— Start QUOTED TEXT —

Well, I knew the judge -- Archie Manning was the big senior star of the Ole Miss football team. Ole Miss was going to be playing somebody in the Sugar Bowl in New Orleans. So I went in there and I just started talking to him. I said, "How do you think Ole Miss is gonna do come the Sugar Bowl?" "Oh, I think Archie is gonna beat -- he's unbeatable."  " You know, Judge, I think you're right. He might -- I bet Ole Miss is gonna just beat the tar out of those guys."   He says, "I think you're right too."

And I said, "Judge, I got an order here." He said, "Let me see it." He didn't even read it.  He just signed it. So I brought it back, and they're, "How did you do? Did he throw you out?" "No, he didn't. He just signed the order. I don't know what the problem is. You guys aren't treating him right."  So stuff like -- I learned to speak with a bit of a drawl, when necessary.

 I did get run out of a county one time by a sheriff 'cause they were opening schools and we were supposed to be monitoring the schools. And I was driving around down there, and he stopped me. He said, "What you doin', boy?"  I said, "Well, I'm" -- I showed him my credentials. "I am an attorney with the Justice Department Civil Rights Division just monitoring the situation." He said, "You know, you just -- I gotta tell you something. You just start up trouble down here. You know, we got it under control. There is no problem here. And if I were you, I'd get out of the county." So, you know, we didn't have cell phones or anything. So I drive out. He's following me till I got over the county line. And I call back to the office and I'm outraged. "This is ridiculous. I'm a federal official. He can't do this. This is outrageous."

My office said, "Calm down. Calm down. What do you want us to do?" "Well, I don't know, but somebody needs to talk to him."  Well, you know, somebody may have talked to him, but they aren't gonna go arrest the sheriff for    telling me to get out of the county. So I got over it. But it was -- stuff like that happened sometimes.

Or the guys on the school board I met with over in the Delta area, they said they wanted me to go talk to Justice Black the next time I was up in Washington. And they thought I really could talk to Justice Black from the Supreme Court. You know, he was the guy, 'cause they knew he was from Alabama. They figured he had sold them out on the school desegregation stuff. "Somebody needs to explain to him directly what is happening down here to our schools." I said, "All right. Well, I'll do my best to talk to Justice Black next time I'm in Washington up there."

So anyway, that was -- I did that for several, three or four years.  I also got involved in a voting case down in Alabama. And there were some very hard-working lawyers down there. I remember they needed me to testify as a possible witness in that case 'cause I had accidentally started -- I was interviewing people, doing this preliminary thing. I found out they were trying to stop -- they were going to hold a Democrat primary in a way to make sure that there were no blacks who were going to be voting in it. And this one guy, he was an older guy, he knew who I was, but he was not totally in touch with what was really going on. So he told me what was going on, and we started a lawsuit. And they wanted me to come down in Mobile to help them with the trial, not try the case, but help them with preparation and maybe testify.

— End QUOTED TEXT —
— Start PROVIDED INFORMATION —

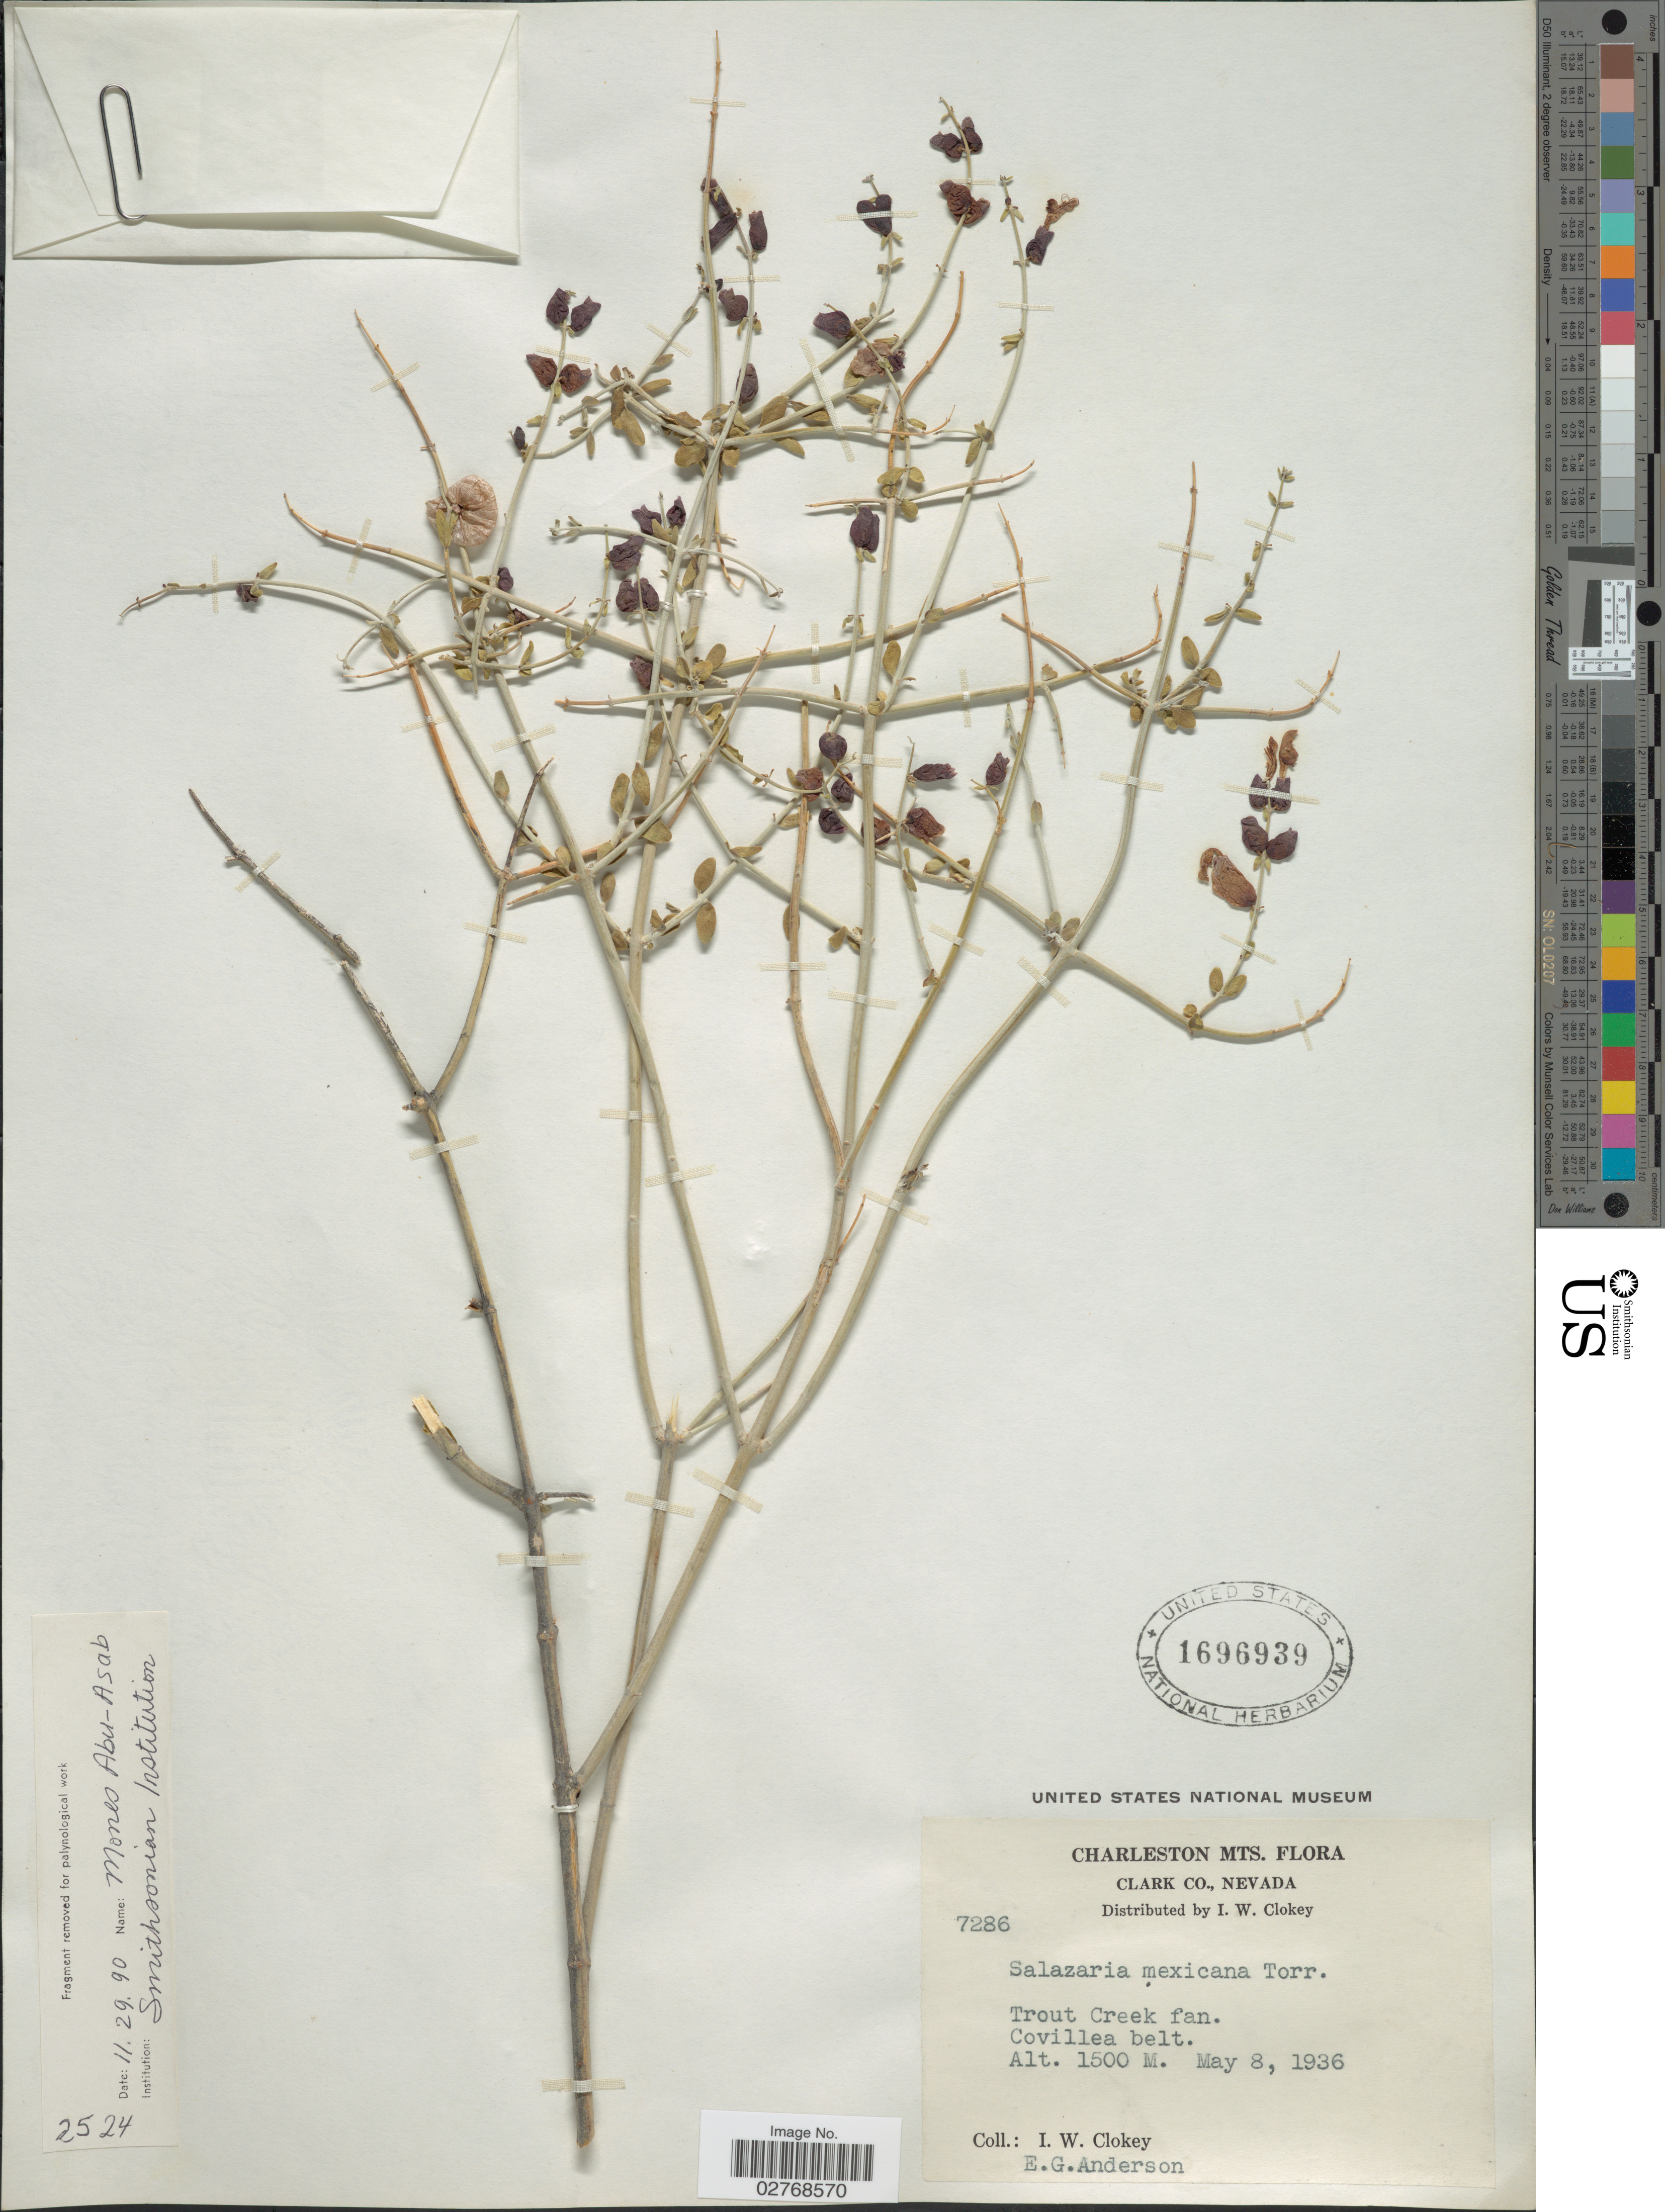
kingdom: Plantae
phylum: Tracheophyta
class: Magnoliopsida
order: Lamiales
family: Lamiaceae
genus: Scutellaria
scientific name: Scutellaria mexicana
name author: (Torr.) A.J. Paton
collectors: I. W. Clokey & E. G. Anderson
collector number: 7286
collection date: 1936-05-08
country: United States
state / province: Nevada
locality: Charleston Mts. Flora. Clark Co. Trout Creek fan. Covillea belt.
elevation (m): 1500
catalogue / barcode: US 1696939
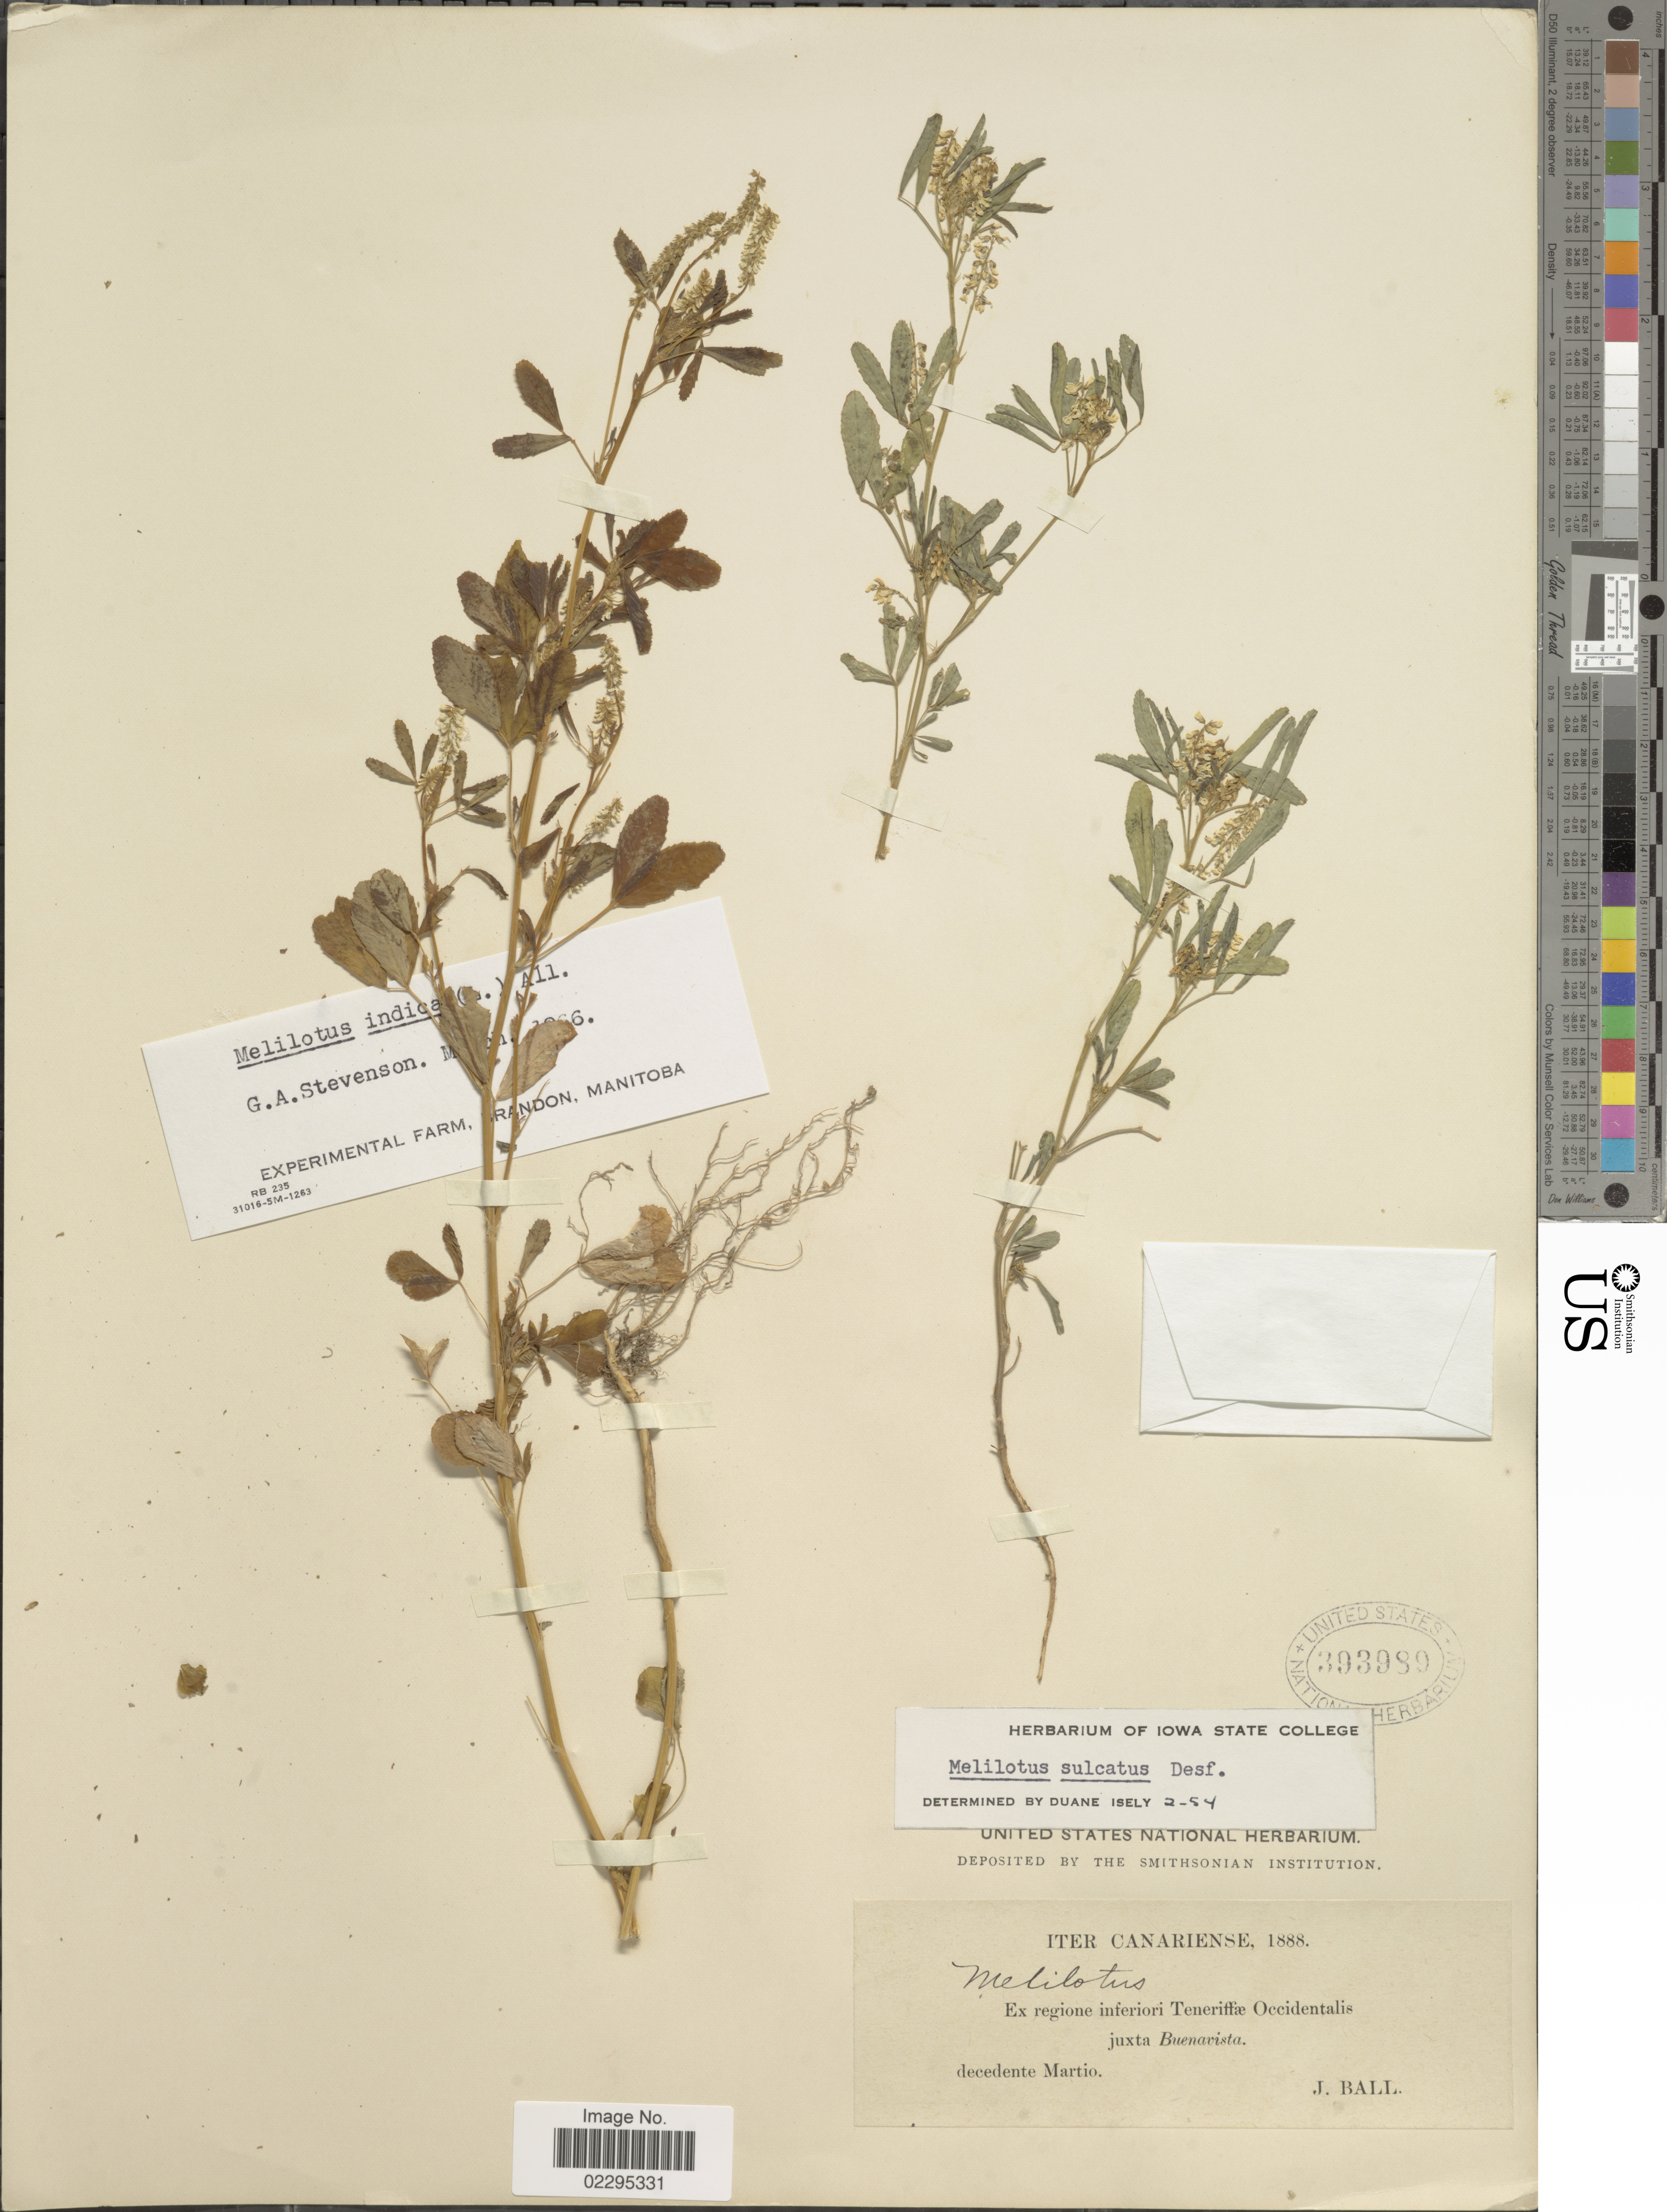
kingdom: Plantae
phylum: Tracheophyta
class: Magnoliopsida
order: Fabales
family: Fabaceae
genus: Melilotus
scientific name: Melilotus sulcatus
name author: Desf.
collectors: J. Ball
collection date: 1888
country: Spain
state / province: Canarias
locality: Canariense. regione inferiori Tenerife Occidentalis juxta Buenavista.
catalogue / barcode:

— End PROVIDED INFORMATION —

* [GIVEN REQUEST 1] In the Justice Department recollection, to which city did the lawyers in the Alabama voting case want the speaker to come?
* [GIVEN REQUEST 2] Please resume the Justice Department recollection, continuing on from its final sentence.

* [RIGHT ANSWER 1] Mobile

* [RIGHT ANSWER 2]
And I got down there at, like, seven or eight o'clock at night. I went over to the office where they were all working. There were probably four or               five lawyers there and a couple paralegals. And they said, "Well, why don't you look at this? Can you help with this and do this?" And next thing I know it's, like, five o'clock in the morning. And I said, "Geez, we gotta start trial here at 8:30. Why don't you go get a little rest at the hotel and come back." So -and that's the way they did a lot of stuff. Some of these guys never slept. I could never do that. That's what they did. Eventually, I ended up getting transferred over to the Criminal Section of the Civil Rights Division. We had some school desegregation things in the north, Boston, which had some riots, potential for further riots. Southy, South Boston, was the white area, and East Boston was the Italian area. And then there was Roxbury, which was mostly black. Anyway, it was very volatile.

I was up there with a task force for a while. And there was a woman, Louise Day Hicks, who was the chair of the Boston School Committee. She lived in South Boston and was kind of the leading opposition to desegregation. So John Conroy, who was another Civil Rights Division lawyer, and I, we went over to visit her along with an FBI agent just to, you know, introduce ourselves and say we're here and we're just trying to keep the peace and blah, blah. And she thought we were gonna arrest her. And she -- she was really upset initially till we calmed her down.  And then, of course, there were people who wanted us to arrest her after that.

So then I ended up being pulled off Boston and sent down to Louisville. And I was kind of the senior            lawyer down in Louisville, Kentucky at the time. Things were pretty calm in Louisville. We did have a couple of quasi riots and charged a couple of people with criminal civil rights violations.  I really didn't know much about criminal law at that time, but eventually out of that situation I got transferred over to the Criminal Section of the Civil Rights Division as a deputy section chief. And this was, you know, my three years to stay in Washington were long gone, but it was very interesting work, and I got a couple promotions.  And the Criminal Section was in the Civil Rights Division, but we prosecuted police misconduct, police brutality cases and racial violence cases and involuntary servitude, slavery. So we would go after the Ku Klux Klan if they got violent in some places.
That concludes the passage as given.